Zero dollar 30 minute recycled nursing top

This is another one that was on my old blog that I am moving over here. This was the first nursing shirt I made. I have since prefected things a bit but I still really enjoy this shirt and wear it often! Yes I own a nursing cover (made it actually) but to me a nursing cover is like throwing up a big red flag to everyone in the room. "Hey everyone! Look over here while I try to contain my squirming baby who wants to see the world whilst simultaneously trying to maintain my modesty and feed my ravenous wolverine!" Instead of wearing a cover I prefer to use shirts (when in public) that only expose the essentials and aren't as obvious as a cover.

Start out with 2 shirts that you like but never wear anymore. They should be shirts that you are willing to cut up and destroy!
I cut the top portion of both shirts off. Since I want there to be an overlap I an cutting less off the main shirt (grey one) and the portion off the other shirt will be longer.
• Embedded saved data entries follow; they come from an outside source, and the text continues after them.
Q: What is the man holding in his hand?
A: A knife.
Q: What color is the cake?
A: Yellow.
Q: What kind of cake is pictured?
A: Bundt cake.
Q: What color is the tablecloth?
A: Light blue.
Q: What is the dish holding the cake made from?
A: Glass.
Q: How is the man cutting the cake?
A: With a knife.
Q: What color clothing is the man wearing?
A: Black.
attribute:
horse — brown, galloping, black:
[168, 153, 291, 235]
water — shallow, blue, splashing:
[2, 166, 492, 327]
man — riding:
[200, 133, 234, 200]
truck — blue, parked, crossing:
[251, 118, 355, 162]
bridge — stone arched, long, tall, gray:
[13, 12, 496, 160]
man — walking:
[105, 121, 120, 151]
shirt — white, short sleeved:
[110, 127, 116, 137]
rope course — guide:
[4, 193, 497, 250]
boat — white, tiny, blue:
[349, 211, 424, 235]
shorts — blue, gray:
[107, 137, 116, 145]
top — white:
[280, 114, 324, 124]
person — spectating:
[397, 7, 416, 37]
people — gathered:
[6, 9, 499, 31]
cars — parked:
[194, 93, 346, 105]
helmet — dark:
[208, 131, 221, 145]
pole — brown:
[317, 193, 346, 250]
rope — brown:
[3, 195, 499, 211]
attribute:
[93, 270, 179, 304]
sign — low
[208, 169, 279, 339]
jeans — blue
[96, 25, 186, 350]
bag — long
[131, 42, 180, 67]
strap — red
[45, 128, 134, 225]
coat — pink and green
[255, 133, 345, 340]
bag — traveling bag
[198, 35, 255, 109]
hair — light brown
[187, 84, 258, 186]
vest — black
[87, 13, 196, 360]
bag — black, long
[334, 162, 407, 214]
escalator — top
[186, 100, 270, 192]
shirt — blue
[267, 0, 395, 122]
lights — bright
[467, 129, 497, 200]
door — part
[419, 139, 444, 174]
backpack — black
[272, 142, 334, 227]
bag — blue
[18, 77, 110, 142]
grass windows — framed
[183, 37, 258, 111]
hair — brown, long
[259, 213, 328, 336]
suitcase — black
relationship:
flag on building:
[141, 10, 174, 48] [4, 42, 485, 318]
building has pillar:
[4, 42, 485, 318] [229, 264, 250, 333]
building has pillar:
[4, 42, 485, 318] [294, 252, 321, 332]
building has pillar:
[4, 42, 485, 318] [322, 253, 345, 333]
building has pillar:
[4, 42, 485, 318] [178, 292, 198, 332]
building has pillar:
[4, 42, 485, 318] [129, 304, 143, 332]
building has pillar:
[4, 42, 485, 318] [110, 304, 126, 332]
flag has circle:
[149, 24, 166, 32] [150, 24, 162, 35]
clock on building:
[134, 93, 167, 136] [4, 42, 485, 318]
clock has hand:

Use your seam ripper where there are seams and just cut the part across the belly with scissors.
Iron where you will be putting a hem. This will give a nice finished edge. Don't mind the German shepherd butt in the corner. Bravo follows me everywhere! After you iron, go ahead and hem the parts you just ironed. Nothing too fancy here, just fold over about 1/4 in and then 1/2 in to get a good finished edge.

Now we will begin to put the shirts together. You want to start with the neck area first because you will want the finished edges to line up properly.

Now you are ready to sew the sleeve area. Turn the shirt inside out so that you are working on the inside of the shirt. Your inside seams will not be visible on the outside of the shirt.
Now you can sew the sides. Working on the inside of the shirt just like with the sleeve area you are going to sew the sides of the blue (or whatever color you have) to the main shirt. The only part that will not be sewn will be the bottom. You want the bottom to stay open because that's how you will feed your baby! Simply reach under the blue part, unsnap the bra and latch baby! You are done!
Check it out! Completely discrete feeding! That little tan part by her cheek is actually my bra and not my breast. I have seen shirts like this for $30 or more... this shirt cost me $0 and one nap! So did you give this a try? How did it come out? Did you come up with a crazy color combination? I would love to see or hear how yours turned out!

** Holy Pinterest traffic Batman! Thanks for checking out my tutorial! I hope at least someone out there has made a shirt or two for themself! I have to laugh every time I see this on Pinterest now... even my new baby isn't this little anymore! Also even more ironic is this picture was flagged and removed on FB for "violating terms". Thanks Pinterest for not being weird about breastfeeding!